"Gilets jaunes" : Geneviève Legay, militante blessée à Nice, affirme avoir reçu un "coup de matraque dans la tête"

"Ce n'est pas la bousculade qui m'a fait tomber", assure lundi à France Bleu Azur Geneviève Legay, la militante blessée à Nice en marge des "gilets jaunes".

Geneviève Legay, dans la manifestation des \"gilets jaunes\" à Nice, le 23 mars 2019.
Geneviève Legay, dans la manifestation des "gilets jaunes" à Nice, le 23 mars 2019. (VALERY HACHE / AFP)

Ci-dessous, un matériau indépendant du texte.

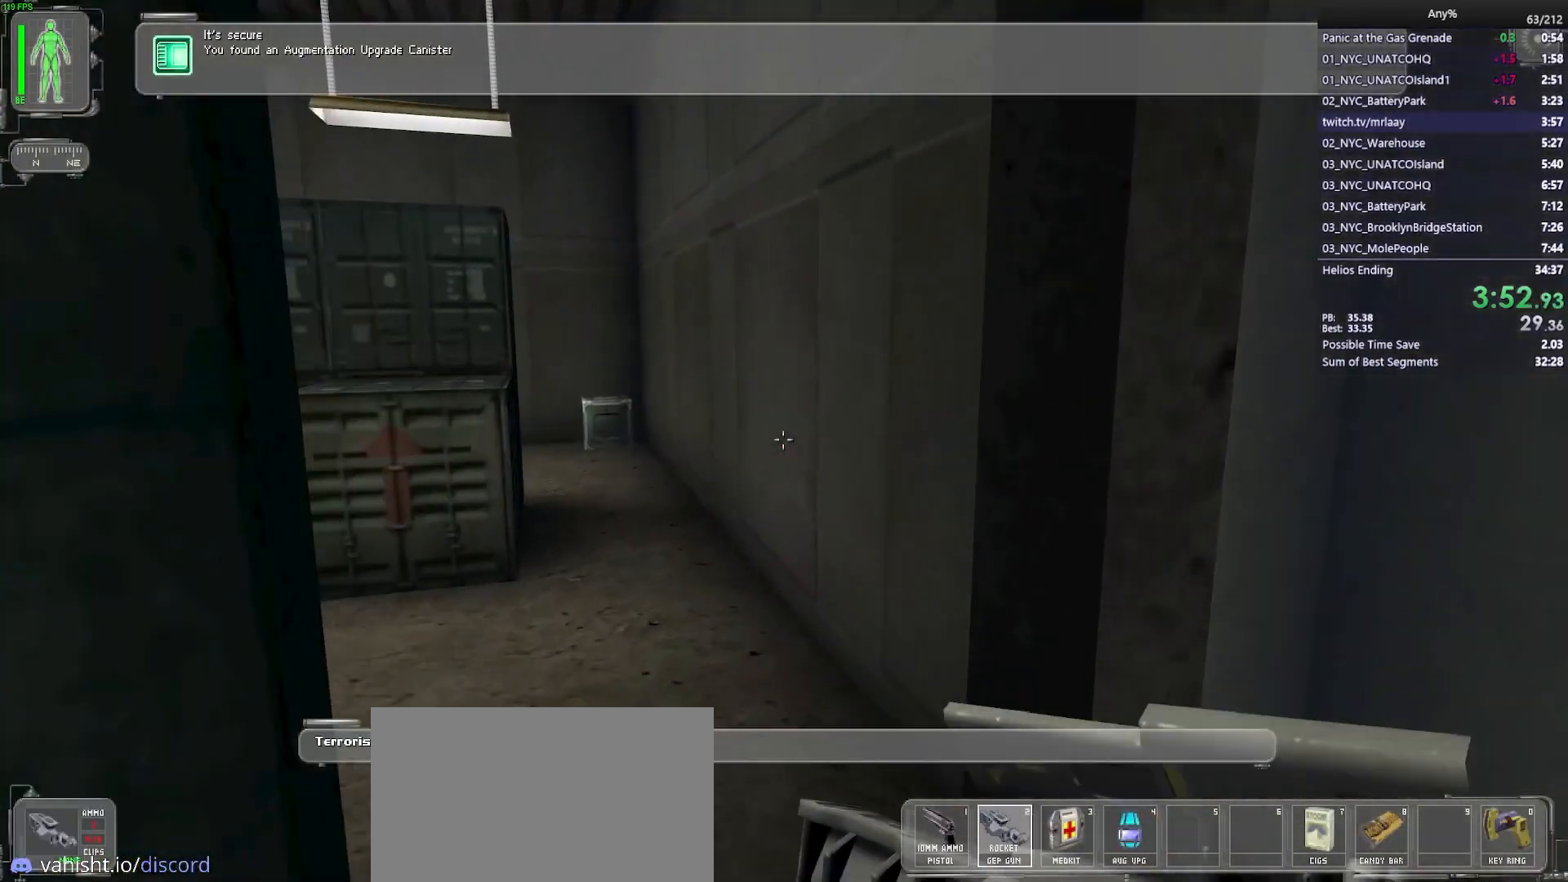
{"keys": ["w"], "mouse": [], "events": []}
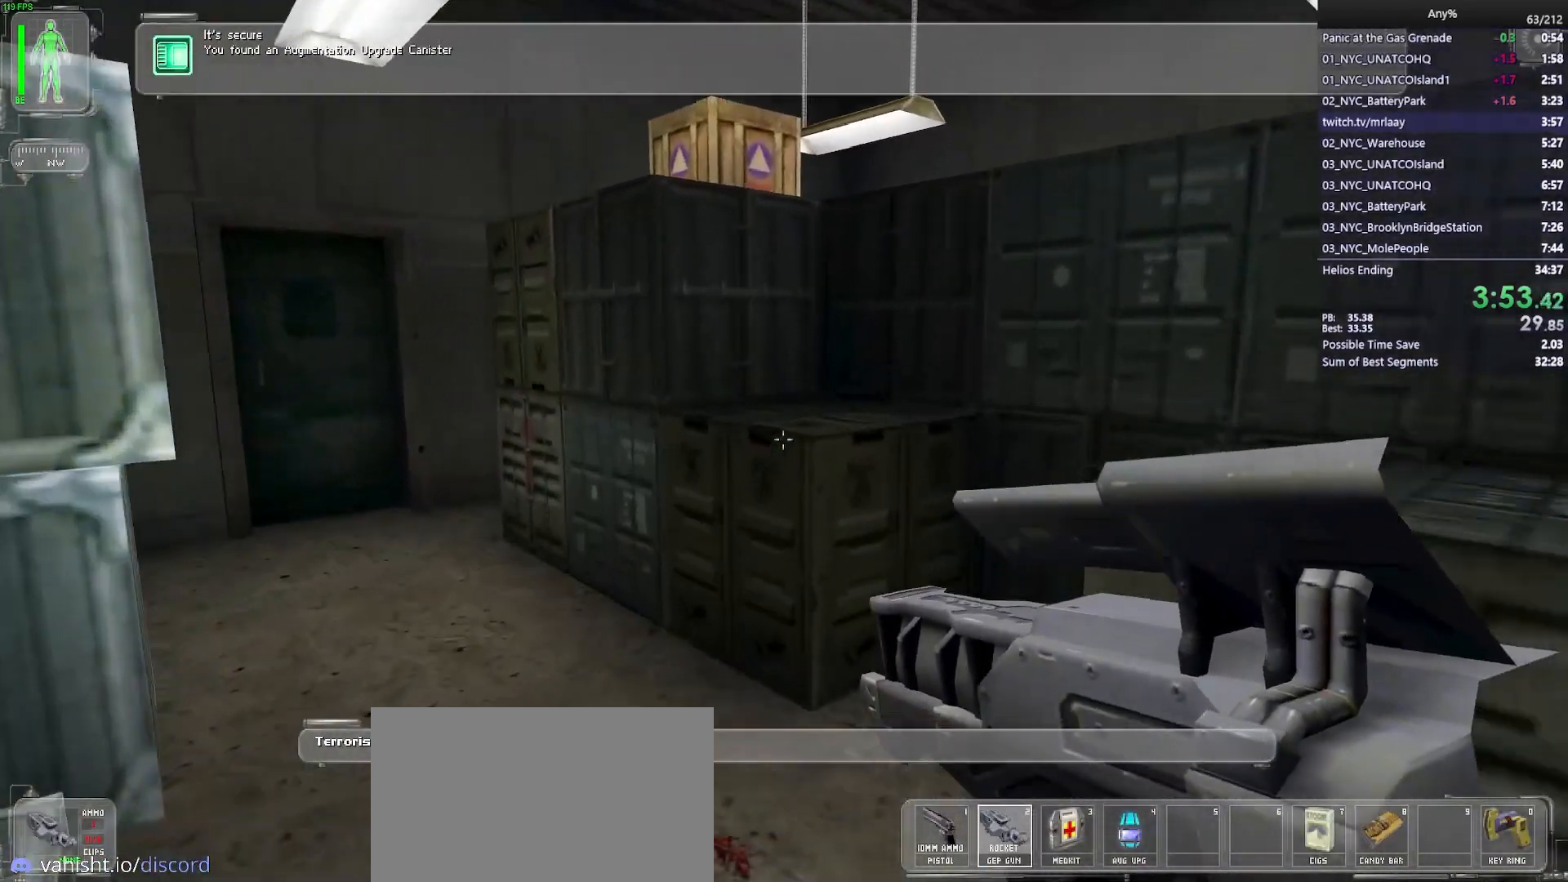
{"keys": ["w"], "mouse": [], "events": []}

"Ils m'ont donné un coup de matraque dans la tête", a déclaré le 8 avril à France Bleu Azur Geneviève Legay, la militante blessée à Nice en marge des "gilets jaunes". Cette dernière a déposé plainte par le biais de ses avocats Me Mireille Damiano et Me Arié Alimi à Paris, contre le préfet des Alpes-Maritimes et contre les forces de l'ordre.

"D'un coup, je me suis réveillée à l'hôpital Pasteur"

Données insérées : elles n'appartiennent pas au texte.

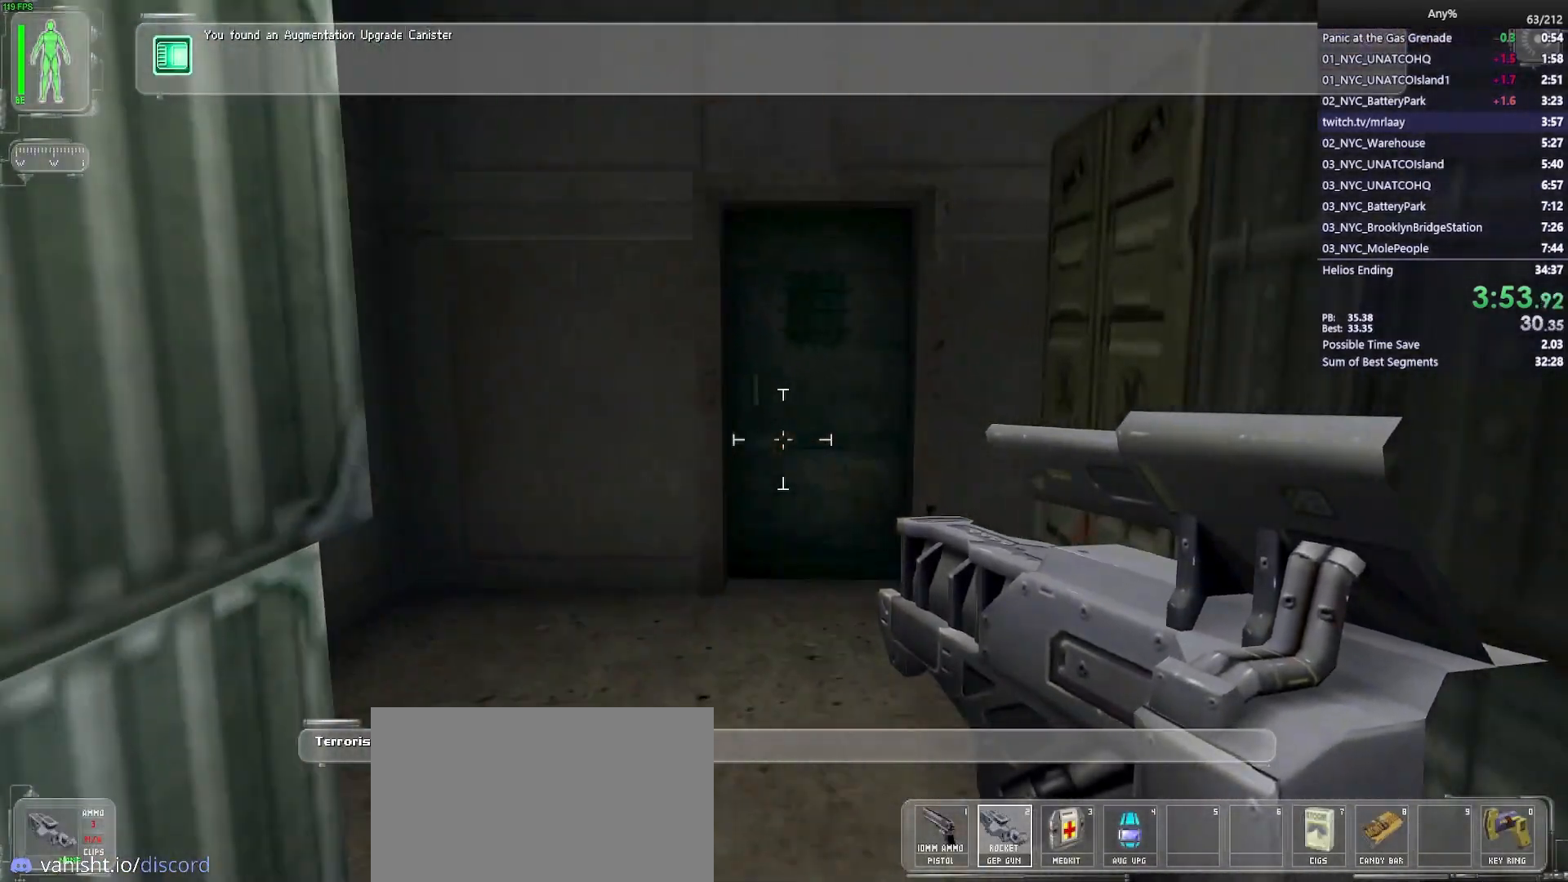
{"keys": ["w"], "mouse": [], "events": []}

La militante de 72 ans est revenue sur cette manifestation du 23 mars, à Nice, durant laquelle elle a été grièvement blessée à la tête : "J'étais descendue pour la liberté de manifester, je n'avais pas vu que la place Garibaldi était dans l’arrêté d'interdiction, je n'ai pas bravé l'interdiction [...] On leur a dit qu'on pourrait être leur mère, leur grand-mère, qu'on se battait aussi pour eux, les petits gendarmes. Tout allait bien c'était joyeux on chantait, j'avais un drapeau de la paix dans les mains", poursuit-elle.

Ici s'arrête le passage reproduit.